La file glisse lentement vers la petite pièce qui tient lieu de bureau de vote dont l’entrée est gardée par un officier de police. A l’intérieur, deux pupitres d’école récupérés auprès du Conseil norvégien pour les réfugiés, tiennent lieu de tables pour les assesseurs, affublés de chasubles jaunes semblables à des gilets de sécurité. Chaque électeur doit montrer son auriculaire gauche au chef de bureau chargé de vérifier qu’il ne porte aucune trace d’encre, preuve qu’il aurait déjà voté. Puis il doit présenter sa carte d’électeur établie à partir d’un système inédit de reconnaissance biométrique de l’iris. Les photographies et les noms des trois candidats ont été imprimés sur un même bulletin, dont il suffit de cocher une case derrière un petit paravent avant de le déposer dans une urne transparente surveillée par un observateur indépendant.

Ce dispositif doit garantir qu’il n’y aura pas de double vote, comme ce fut le cas lors du précédent scrutin, en 2010. « Cette fois, on ne pourra pas voter deux fois », rigole Mohamed, visiblement au fait des combines passées.

Dans leur rigueur, les experts du registre électoral ont manqué de vigilance. Amina, jeune pousse de 14 ans, qui parle politique comme si elle en avait 20, brandit sa carte d’électeur. « Je suis très grande. J’ai dit que j’avais 16 ans et ils m’ont enregistrée », explique-t-elle naïvement, sans se soucier du regard embarrassé de ses aînés. Comment parer à ce genre d’irrégularité dans un pays qui ne possède pas d’état civil ?

« Nous voulons du travail »

Dans les rues vidées, pour des raisons de sécurité, de leur habituelle circulation, seuls se croisent les véhicules de la Commission électorale et des officiels épargnés par les restrictions. Sur la place de la Victoire, où trône la dépouille d’un avion de combat symbole de la lutte contre le régime de Siad Barre dans les années 1980, les électeurs déambulent sur la chaussée et se congratulent de leur exemplarité. « Nous aimons la paix et la stabilité, dites-le au reste du monde, supplie Abdallah Hussein, en jurant qu’il soutiendra le vainqueur, quel qu’il soit.

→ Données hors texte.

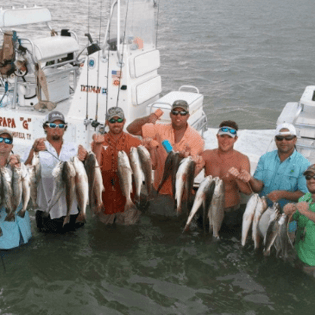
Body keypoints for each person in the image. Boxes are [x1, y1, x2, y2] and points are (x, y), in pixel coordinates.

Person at [127, 100, 204, 216]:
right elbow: (131, 129)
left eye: (182, 113)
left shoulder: (196, 138)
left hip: (181, 193)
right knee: (157, 223)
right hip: (160, 190)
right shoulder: (159, 129)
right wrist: (148, 118)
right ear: (170, 115)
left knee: (178, 225)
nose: (178, 116)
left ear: (188, 116)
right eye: (175, 112)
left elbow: (190, 170)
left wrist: (183, 158)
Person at [23, 111, 87, 232]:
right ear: (45, 127)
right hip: (47, 211)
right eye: (52, 125)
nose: (57, 129)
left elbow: (83, 175)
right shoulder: (35, 147)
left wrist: (85, 157)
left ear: (65, 128)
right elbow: (24, 170)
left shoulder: (74, 148)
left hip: (72, 210)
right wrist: (34, 151)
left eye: (61, 126)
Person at [91, 107, 150, 224]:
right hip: (105, 201)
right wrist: (97, 147)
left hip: (127, 204)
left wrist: (150, 149)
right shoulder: (98, 141)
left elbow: (151, 165)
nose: (116, 124)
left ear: (124, 121)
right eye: (112, 121)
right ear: (107, 122)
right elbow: (95, 167)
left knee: (128, 236)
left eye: (119, 120)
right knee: (102, 235)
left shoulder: (134, 142)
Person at [241, 123, 310, 209]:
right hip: (262, 208)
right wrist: (250, 179)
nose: (283, 141)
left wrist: (283, 194)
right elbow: (257, 188)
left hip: (286, 213)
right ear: (275, 140)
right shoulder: (265, 158)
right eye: (279, 138)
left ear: (294, 140)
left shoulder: (304, 164)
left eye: (288, 138)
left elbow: (305, 194)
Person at [199, 120, 252, 227]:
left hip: (230, 213)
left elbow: (247, 191)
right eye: (222, 136)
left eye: (229, 137)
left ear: (235, 139)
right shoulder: (206, 155)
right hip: (207, 209)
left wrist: (237, 178)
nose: (225, 140)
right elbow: (190, 176)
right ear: (217, 136)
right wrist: (192, 163)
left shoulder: (242, 159)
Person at [0, 129, 32, 249]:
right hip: (4, 241)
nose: (3, 143)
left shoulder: (19, 166)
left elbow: (31, 188)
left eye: (7, 140)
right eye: (0, 139)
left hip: (25, 235)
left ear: (11, 146)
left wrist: (17, 169)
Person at [284, 164, 315, 275]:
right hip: (297, 254)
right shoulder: (304, 198)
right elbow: (294, 225)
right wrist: (289, 214)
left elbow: (305, 213)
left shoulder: (304, 207)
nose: (311, 180)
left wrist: (306, 212)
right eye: (308, 177)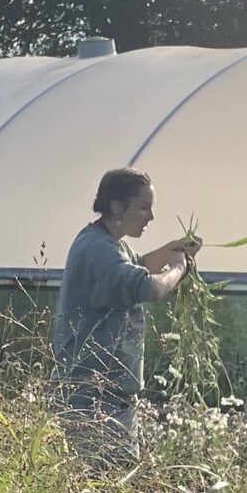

Nous voulons du travail, voilà ce qui importe. » 70 % de la population de cet ancien protectorat britannique a moins de 35 ans. La majorité n’a pas d’emploi.

De jeunes garçons, qui ont aussi voté pour la première fois, se chahutent en défendant leur candidat. « Kulmiye, Kulmiye », crie le partisan du parti au pouvoir. « Waddani », rétorque un autre favorable au principal parti d’opposition. Ils sont les citoyens d’un pays qui n’existe pas et n’ont jamais eu d’autre identité. Le reste du monde leur dénie le droit d’exister. Ils en nourrissent plus d’incompréhension que d’amertume. A leurs yeux, rien n’est plus précieux que la liberté et la paix.